Les dernières années de la vie de Godron furent attristées par les événements politiques désastreux de 1870, année de sa retraite, qui voyaient Hayange aussi bien que Strasbourg, cités de sa jeunesse, annexées par le nouvel empire allemand, alors même que Nancy se trouvait soumise à une occupation militaire prolongée. Malgré cet environnement psychologiquement néfaste, il continua jusqu'à sa fin en 1880 à travailler, à écrire et à publier, et à défendre les intérêts de son jardin botanique, la gestion en ayant été convoitée par le Doyen de la nouvelle Faculté de Médecine Joseph Alexis Stoltz, dont le patriotisme à l'égard de la France n'égalait sans doute pas celui de Godron, et avant que n'en soit confiée la destinée en 1877 à son successeur Georges Le Monnier.
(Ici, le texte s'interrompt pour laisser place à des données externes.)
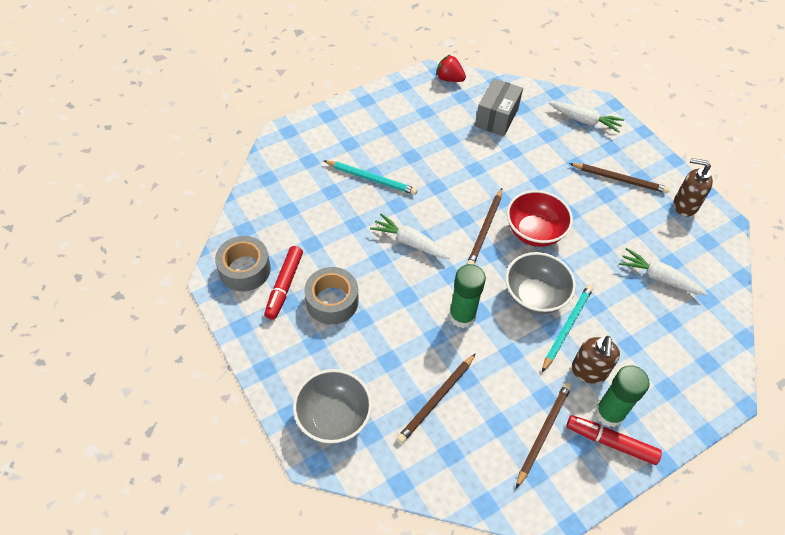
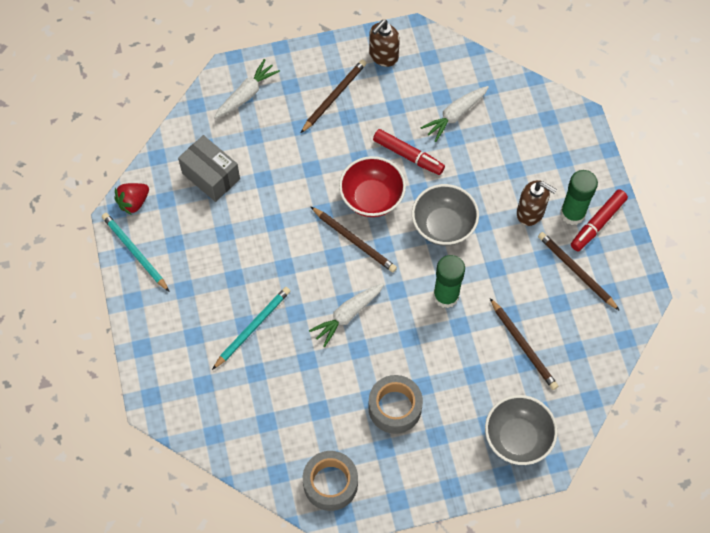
camera: 70 degrees left, 10 degrees up
(284, 286) = (362, 448): red marker -> red marker (408, 155)
(567, 327) = (483, 212): turquoise pencil -> turquoise pencil (135, 252)

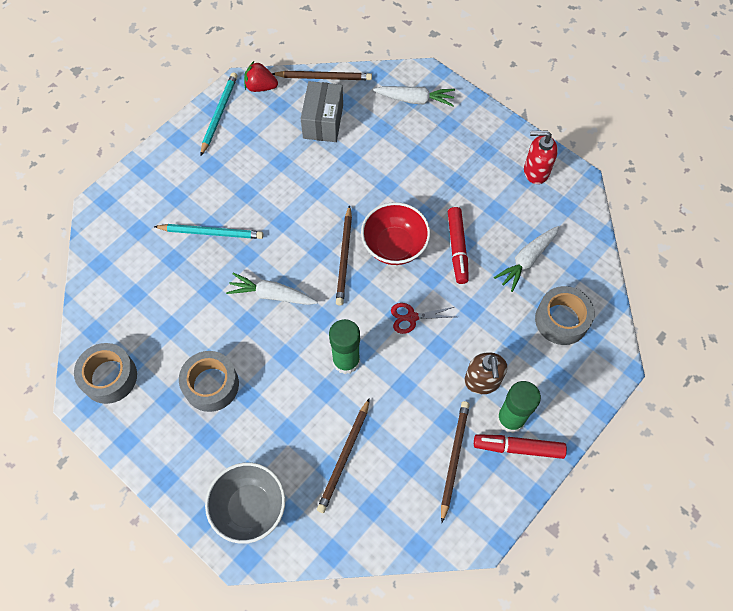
camera: 55 degrees right, 0 degrees up
(334, 96) = (465, 160): brown pencil -> brown pencil (324, 77)
(383, 56) = (535, 171): brown soap dispenser -> red soap dispenser
(443, 226) = (412, 317): grey bowl -> red scissors
(455, 115) = (526, 260): white carrot -> white carrot turned 60 degrees counterclockwise
(520, 127) = (561, 320): none -> grey tape

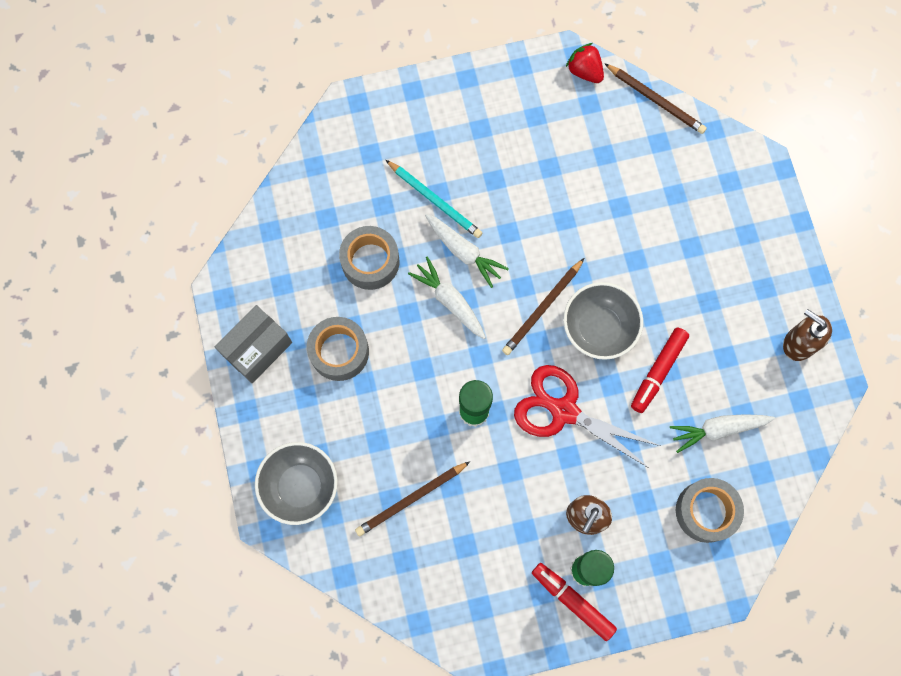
camera: 35 degrees right, 10 degrees up
(109, 377) = (257, 284): grey tape -> grey tape (370, 262)
(219, 114) = (523, 76): turquoise pencil -> none
(323, 121) = (621, 150): grey box -> grey box (257, 349)
(394, 246) = (599, 328): red bowl -> grey bowl
(412, 317) = (564, 411): red scissors -> red scissors, size x1.98
(415, 99) = (732, 185): white carrot -> white carrot (464, 252)
(454, 458) = (507, 569): brown pencil -> none
(535, 171) = (798, 343): red soap dispenser -> brown soap dispenser

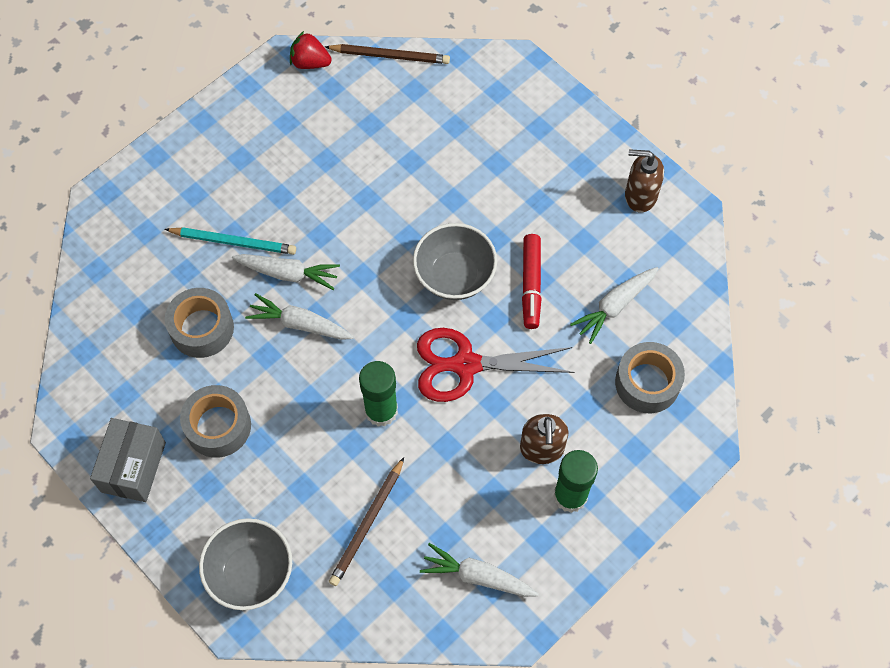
camera: 30 degrees left, 10 degrees down
(473, 592) = (477, 576): none -> white carrot
(542, 308) = (392, 285): brown pencil -> none
(572, 601) = (575, 531): red marker -> none

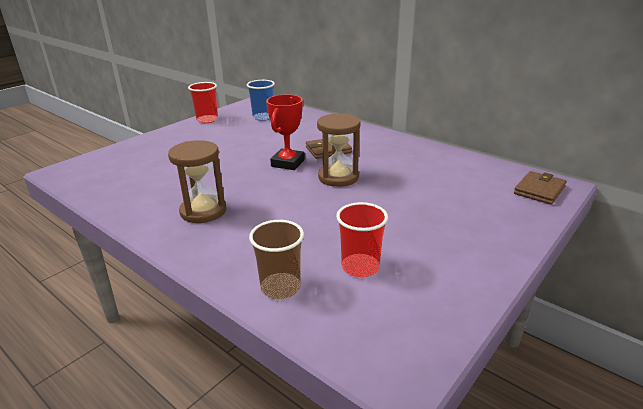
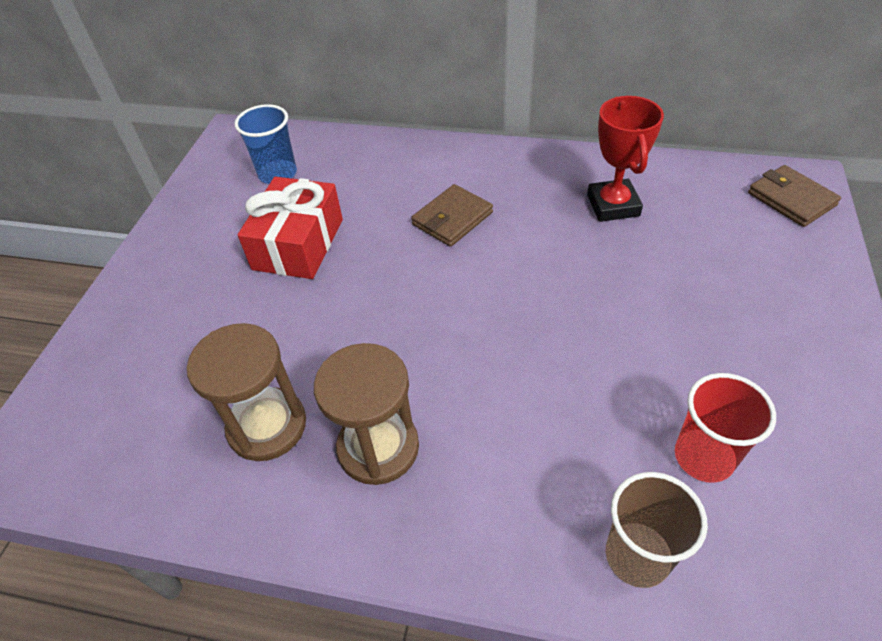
camera: 25 degrees left, 20 degrees up
(207, 120) = (180, 214): red cup -> none
(246, 140) = (298, 244): none -> red gift
(288, 163) = (416, 274): red trophy -> red trophy (613, 205)
(338, 177) = (519, 277): brown hourglass -> brown hourglass (267, 426)
(539, 190) = (791, 199): brown wallet -> brown wallet turned 45 degrees counterclockwise

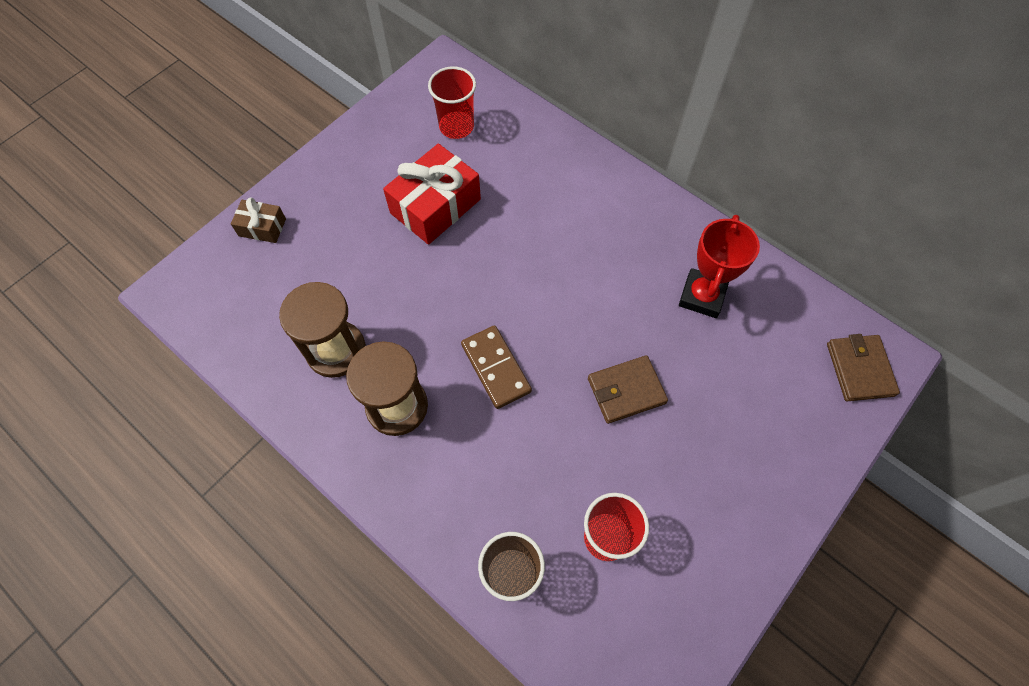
camera: 25 degrees right, 15 degrees up
(103, 346) = (262, 227): none -> brown gift
(278, 174) = (456, 126): blue cup -> red cup
(452, 218) = (564, 242): brown wallet -> brown wallet (626, 391)
(463, 355) = (496, 368): none -> brown domino

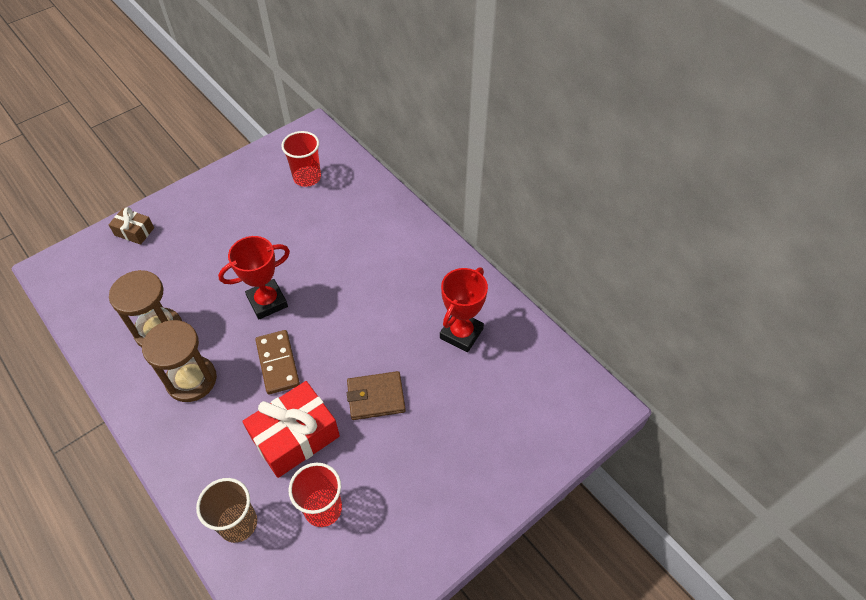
camera: 10 degrees right, 10 degrees down
(435, 206) = (271, 234): red gift -> red gift (295, 437)
(458, 293) = (267, 302): none -> red trophy
(859, 369) = (575, 411): brown wallet -> none

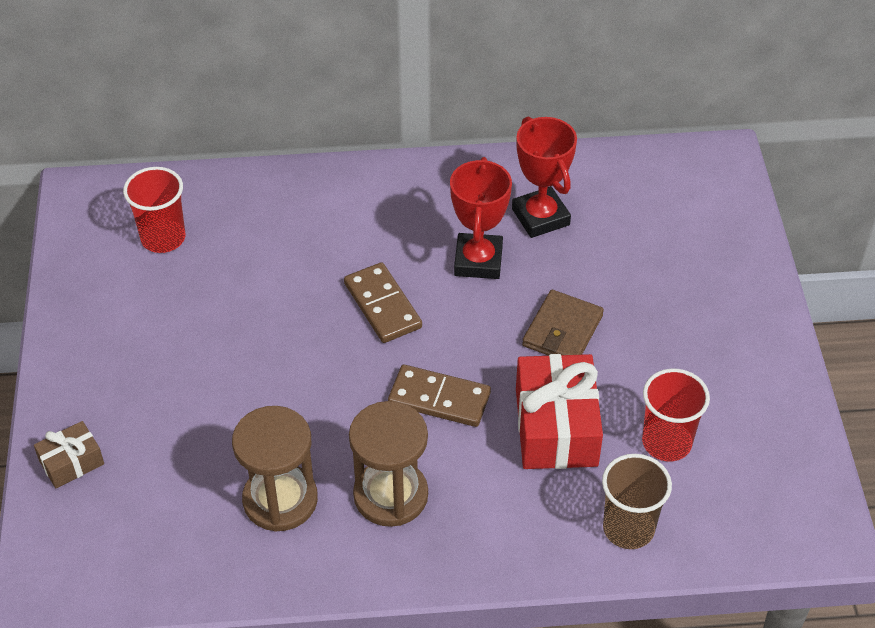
camera: 55 degrees left, 5 degrees down
(267, 302) = (336, 369): red trophy -> red trophy (478, 261)
(329, 296) = (383, 305): none -> brown domino

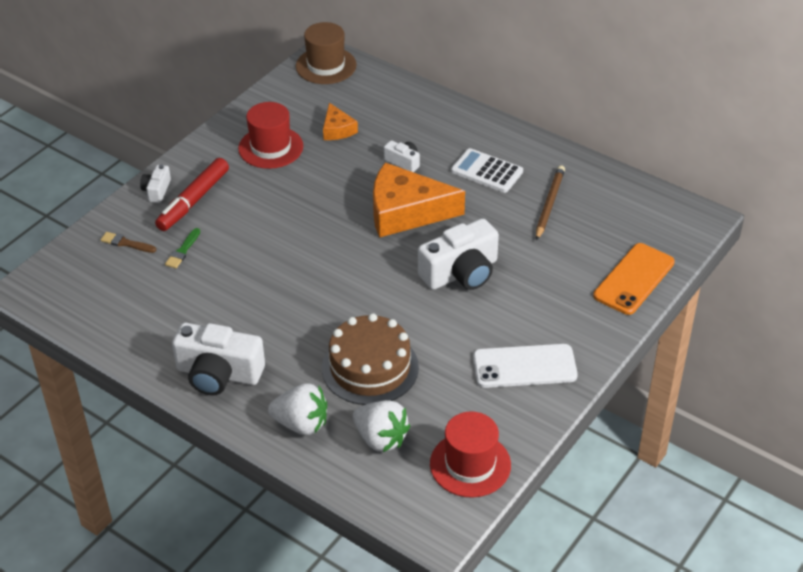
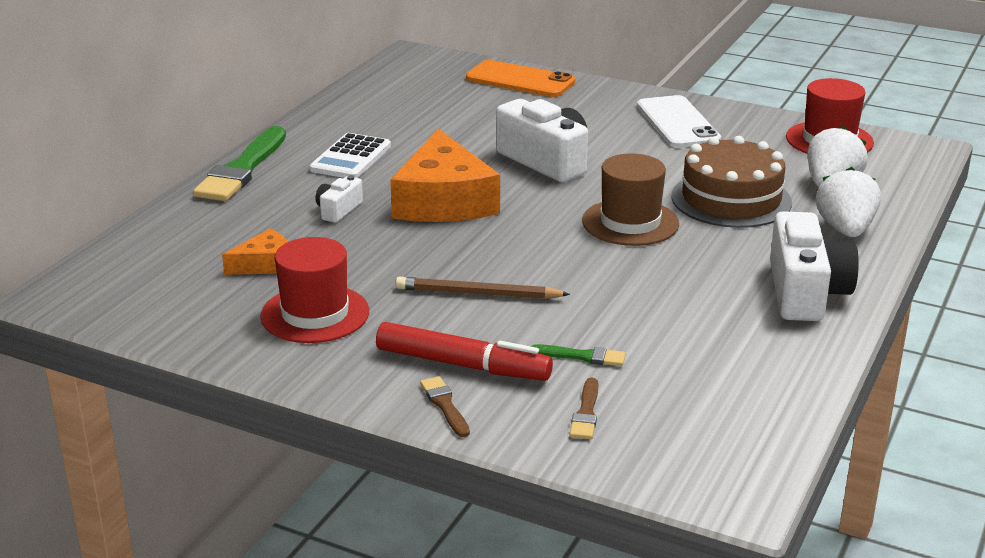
camera: 100 degrees left, 15 degrees down
(157, 190) = (445, 405): white camera -> brown brush
(326, 66) = (89, 291): brown hat -> brown hat (630, 222)
(477, 121) = (242, 169): none -> green brush
(549, 204) = (407, 122): brown pencil -> brown pencil (478, 293)

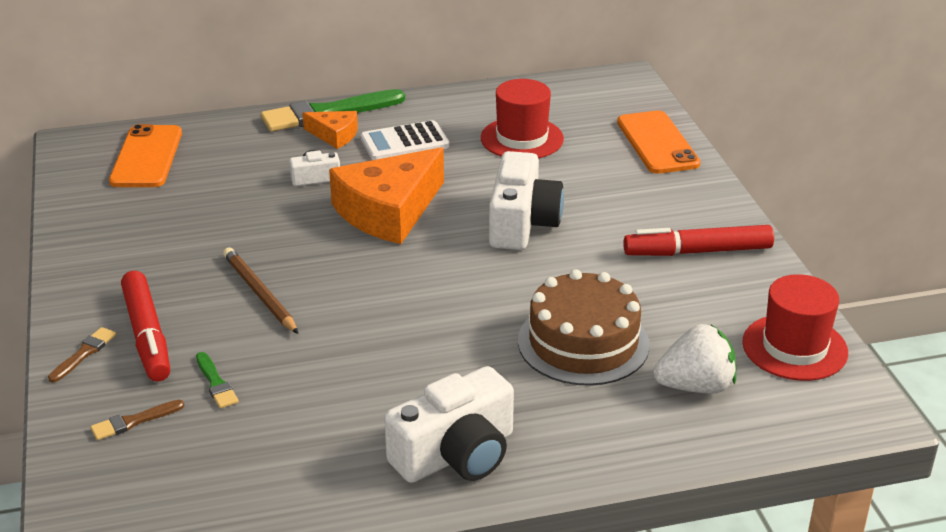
camera: 50 degrees right, 5 degrees up
(156, 270) = (146, 157): none -> orange phone
(265, 264) = (201, 190): orange cheese -> orange cheese (334, 135)
(315, 314) = (154, 242): red hat -> red hat (522, 138)
(630, 222) = (467, 310): brown hat -> none
(678, 123) = (697, 251): white phone -> red marker
(845, 230) = (611, 431): white strawberry -> none

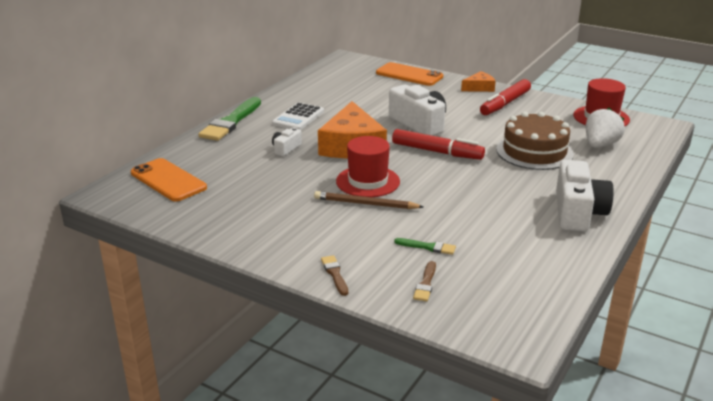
camera: 45 degrees left, 5 degrees down
(147, 335) = (350, 249): red marker -> red marker (437, 152)
(334, 135) = (256, 129): orange cheese -> orange cheese (479, 88)
(522, 138) = (349, 95): red hat -> red hat (368, 181)

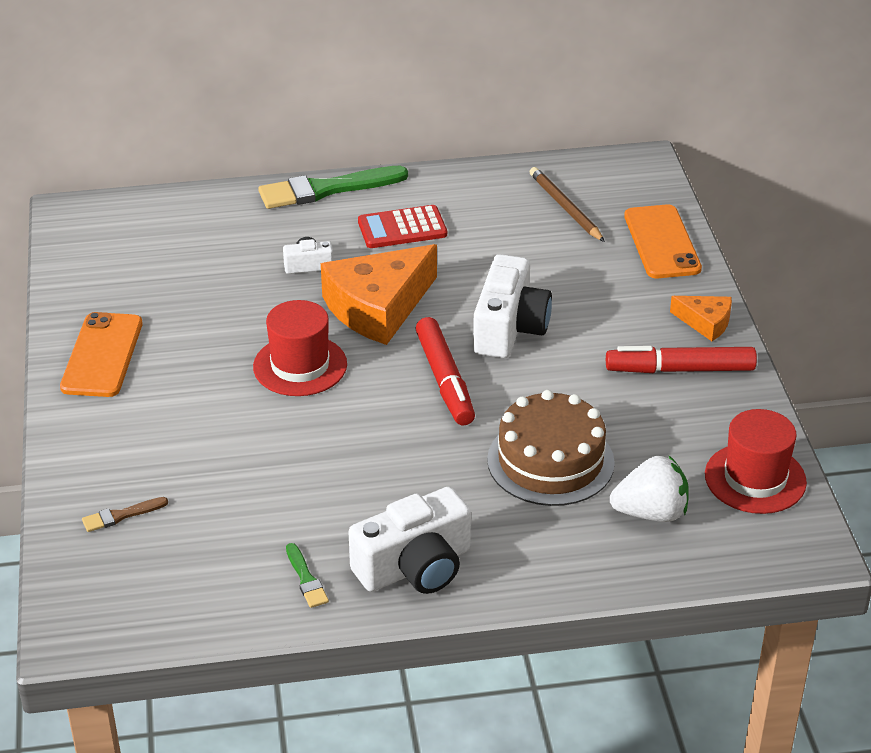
camera: 50 degrees right, 10 degrees up
(168, 180) = (141, 232): orange phone -> orange phone (102, 355)
(298, 117) = (402, 228): white calculator -> red calculator
(335, 274) = (77, 444): brown brush -> none
(366, 204) = (245, 391): brown pencil -> brown pencil (565, 207)
(428, 247) = (198, 482): green brush -> green brush (306, 579)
Pédagogue apprécié, chercheur passionné et administrateur avisé, Godron, qui avait été recteur départemental en Haute-Saône, dans le Doubs et dans l'Hérault avant son retour à Nancy, avait inauguré ses nouvelles fonctions décanales avec les paroles d'un visionnaire : « Les Facultés des Sciences n'ont plus aujourd'hui pour but exclusif de développer des connaissances théoriques, mais aussi d'enseigner avec soin les applications de ces connaissances aux diverses industries de la région ; elles ont pour mission, non seulement de former des hommes instruits, mais en outre de donner au pays des citoyens utiles », discours qui n'a rien perdu de sa force en ce début du XXIème siècle.